Pictures paired with source code:
========================================================================
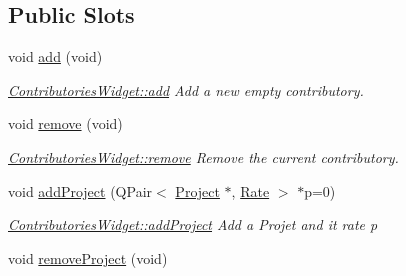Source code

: \subsection*{Public Slots}
\begin{DoxyCompactItemize}
\item 
\hypertarget{classGui_1_1Widgets_1_1ContributoriesWidget_a756c0d1076fad1a3805975343e66a1de}{void \hyperlink{classGui_1_1Widgets_1_1ContributoriesWidget_a756c0d1076fad1a3805975343e66a1de}{add} (void)}\label{classGui_1_1Widgets_1_1ContributoriesWidget_a756c0d1076fad1a3805975343e66a1de}

\begin{DoxyCompactList}\small\item\em \hyperlink{classGui_1_1Widgets_1_1ContributoriesWidget_ae61498391d4aaf199bed8183961d515c}{Contributories\-Widget\-::add} Add a new empty contributory. \end{DoxyCompactList}\item 
\hypertarget{classGui_1_1Widgets_1_1ContributoriesWidget_a35895ad0b9c497263f633680288b414e}{void \hyperlink{classGui_1_1Widgets_1_1ContributoriesWidget_a35895ad0b9c497263f633680288b414e}{remove} (void)}\label{classGui_1_1Widgets_1_1ContributoriesWidget_a35895ad0b9c497263f633680288b414e}

\begin{DoxyCompactList}\small\item\em \hyperlink{classGui_1_1Widgets_1_1ContributoriesWidget_a35895ad0b9c497263f633680288b414e}{Contributories\-Widget\-::remove} Remove the current contributory. \end{DoxyCompactList}\item 
void \hyperlink{classGui_1_1Widgets_1_1ContributoriesWidget_afaa982bf1f4b77fd3bf55be0c83c4056}{add\-Project} (Q\-Pair$<$ \hyperlink{classModels_1_1Project}{Project} $\ast$, \hyperlink{classModels_1_1Rate}{Rate} $>$ $\ast$p=0)
\begin{DoxyCompactList}\small\item\em \hyperlink{classGui_1_1Widgets_1_1ContributoriesWidget_afaa982bf1f4b77fd3bf55be0c83c4056}{Contributories\-Widget\-::add\-Project} Add a Projet and it rate {\itshape p} \end{DoxyCompactList}\item 
\hypertarget{classGui_1_1Widgets_1_1ContributoriesWidget_ad907c5827c4e1ee3b82adbe6f2f77309}{void \hyperlink{classGui_1_1Widgets_1_1ContributoriesWidget_ad907c5827c4e1ee3b82adbe6f2f77309}{remove\-Project} (void)}\label{classGui_1_1Widgets_1_1ContributoriesWidget_ad907c5827c4e1ee3b82adbe6f2f77309}


\end{DoxyCompactItemize}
========================================================================
Your job is to repeat the data exactly, leaving each picture out.

Source code

: \subsection*{Public Slots}
\begin{DoxyCompactItemize}
\item 
\hypertarget{classGui_1_1Widgets_1_1ContributoriesWidget_a756c0d1076fad1a3805975343e66a1de}{void \hyperlink{classGui_1_1Widgets_1_1ContributoriesWidget_a756c0d1076fad1a3805975343e66a1de}{add} (void)}\label{classGui_1_1Widgets_1_1ContributoriesWidget_a756c0d1076fad1a3805975343e66a1de}

\begin{DoxyCompactList}\small\item\em \hyperlink{classGui_1_1Widgets_1_1ContributoriesWidget_ae61498391d4aaf199bed8183961d515c}{Contributories\-Widget\-::add} Add a new empty contributory. \end{DoxyCompactList}\item 
\hypertarget{classGui_1_1Widgets_1_1ContributoriesWidget_a35895ad0b9c497263f633680288b414e}{void \hyperlink{classGui_1_1Widgets_1_1ContributoriesWidget_a35895ad0b9c497263f633680288b414e}{remove} (void)}\label{classGui_1_1Widgets_1_1ContributoriesWidget_a35895ad0b9c497263f633680288b414e}

\begin{DoxyCompactList}\small\item\em \hyperlink{classGui_1_1Widgets_1_1ContributoriesWidget_a35895ad0b9c497263f633680288b414e}{Contributories\-Widget\-::remove} Remove the current contributory. \end{DoxyCompactList}\item 
void \hyperlink{classGui_1_1Widgets_1_1ContributoriesWidget_afaa982bf1f4b77fd3bf55be0c83c4056}{add\-Project} (Q\-Pair$<$ \hyperlink{classModels_1_1Project}{Project} $\ast$, \hyperlink{classModels_1_1Rate}{Rate} $>$ $\ast$p=0)
\begin{DoxyCompactList}\small\item\em \hyperlink{classGui_1_1Widgets_1_1ContributoriesWidget_afaa982bf1f4b77fd3bf55be0c83c4056}{Contributories\-Widget\-::add\-Project} Add a Projet and it rate {\itshape p} \end{DoxyCompactList}\item 
\hypertarget{classGui_1_1Widgets_1_1ContributoriesWidget_ad907c5827c4e1ee3b82adbe6f2f77309}{void \hyperlink{classGui_1_1Widgets_1_1ContributoriesWidget_ad907c5827c4e1ee3b82adbe6f2f77309}{remove\-Project} (void)}\label{classGui_1_1Widgets_1_1ContributoriesWidget_ad907c5827c4e1ee3b82adbe6f2f77309}


\end{DoxyCompactItemize}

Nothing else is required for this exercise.